A 16-person jury made up of architects, designers, artists, a preservation expert and a senior from Boston Latin Academy, narrowed it down to a handful of winners.
But the winning proposals are really more like guidelines than blueprints. Boston Society of Architects president Tamara Roy was one of the jurors.
“What each solution produced was, ‘Oh, wow, this is really important to do X,’ you know, or ‘this idea, we never thought of, but we really want to tell the city—don’t forget about this.’”
» To see the winners and the awards ceremony, visit WGBH Forum Network.
Boston’s chief of streets, Chris Osgood, says they’ll incorporate the ideas they get from the contest in what they’re asking designers to propose, and he says the city will ask for more input from residents.
“In many ways this is the start of deeper public engagement around what that next Northern Ave.
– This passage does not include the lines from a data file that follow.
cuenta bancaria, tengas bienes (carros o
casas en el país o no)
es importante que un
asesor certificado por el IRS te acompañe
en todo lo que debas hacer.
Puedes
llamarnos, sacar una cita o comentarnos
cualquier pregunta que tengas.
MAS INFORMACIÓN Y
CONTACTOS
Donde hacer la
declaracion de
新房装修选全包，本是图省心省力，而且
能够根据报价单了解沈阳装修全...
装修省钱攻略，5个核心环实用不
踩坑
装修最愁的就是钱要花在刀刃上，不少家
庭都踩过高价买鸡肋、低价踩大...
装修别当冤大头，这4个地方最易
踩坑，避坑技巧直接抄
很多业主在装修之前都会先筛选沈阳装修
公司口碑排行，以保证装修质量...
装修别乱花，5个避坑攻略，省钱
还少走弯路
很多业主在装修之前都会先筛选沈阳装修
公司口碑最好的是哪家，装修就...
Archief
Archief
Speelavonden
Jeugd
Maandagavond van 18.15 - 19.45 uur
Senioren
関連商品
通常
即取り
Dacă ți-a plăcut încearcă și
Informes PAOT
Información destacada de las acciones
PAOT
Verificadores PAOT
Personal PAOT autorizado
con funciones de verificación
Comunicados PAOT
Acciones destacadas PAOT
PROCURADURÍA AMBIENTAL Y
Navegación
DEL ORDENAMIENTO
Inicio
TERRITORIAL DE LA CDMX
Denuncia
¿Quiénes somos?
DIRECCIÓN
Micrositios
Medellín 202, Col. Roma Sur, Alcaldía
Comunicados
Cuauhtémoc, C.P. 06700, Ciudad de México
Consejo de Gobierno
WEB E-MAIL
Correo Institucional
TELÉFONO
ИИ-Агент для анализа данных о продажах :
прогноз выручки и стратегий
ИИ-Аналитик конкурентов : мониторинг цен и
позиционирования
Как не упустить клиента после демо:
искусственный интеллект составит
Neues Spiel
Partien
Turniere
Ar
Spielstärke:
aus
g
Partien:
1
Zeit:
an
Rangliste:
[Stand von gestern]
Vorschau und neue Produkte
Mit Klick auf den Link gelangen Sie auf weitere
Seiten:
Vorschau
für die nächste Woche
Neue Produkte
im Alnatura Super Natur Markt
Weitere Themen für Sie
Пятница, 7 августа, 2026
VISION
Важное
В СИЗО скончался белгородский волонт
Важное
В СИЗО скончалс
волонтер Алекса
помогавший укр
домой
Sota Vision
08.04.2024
Bridge should look like,” Osgood said.
The entrants in the design contest showed up with a wide range of ideas on that subject. A proposal by landscape architect Travis Ewen and his team focused on some fun activities on the bridge.
“A micro-library, performance space, opportunities for the ICA to have art installations," Ewen described, "as well as a big urban swing that swings out over the water.”
Artist Marina Forbes of New Hampshire had a different idea for fun on the bridge: a big Ferris wheel that’s lit up at night.
“And it’s kind of exciting. Lots of things happening in Boston. You can be on the top of everything. It can be just fabulous occasion," Forbes said. "How about proposing on the top of that Ferris wheel? I mean, lots of possibilities!”
The contest set three goals for entries: improving mobility, honoring history and creating a destination. Jurors thought a plan by 24 year-old landscape architect Rob Barella met all three of those goals.
"My main thing about this was, alright, I love history. I love this bridge, and I really want to be able to interact with the water,” Barella said.
His plan includes theater seating down to the water’s edge, and a park made of islands that can be visited by small boats. The plan restores the bridge without losing its old character.
“It is an old bridge, and it is an icon. So you don’t want it to be this brand new sparkling type of thing,” Barella added.
It’s a history that goes back more than a hundred years, and will wind up connecting two parts of the city that continue to change, day by day.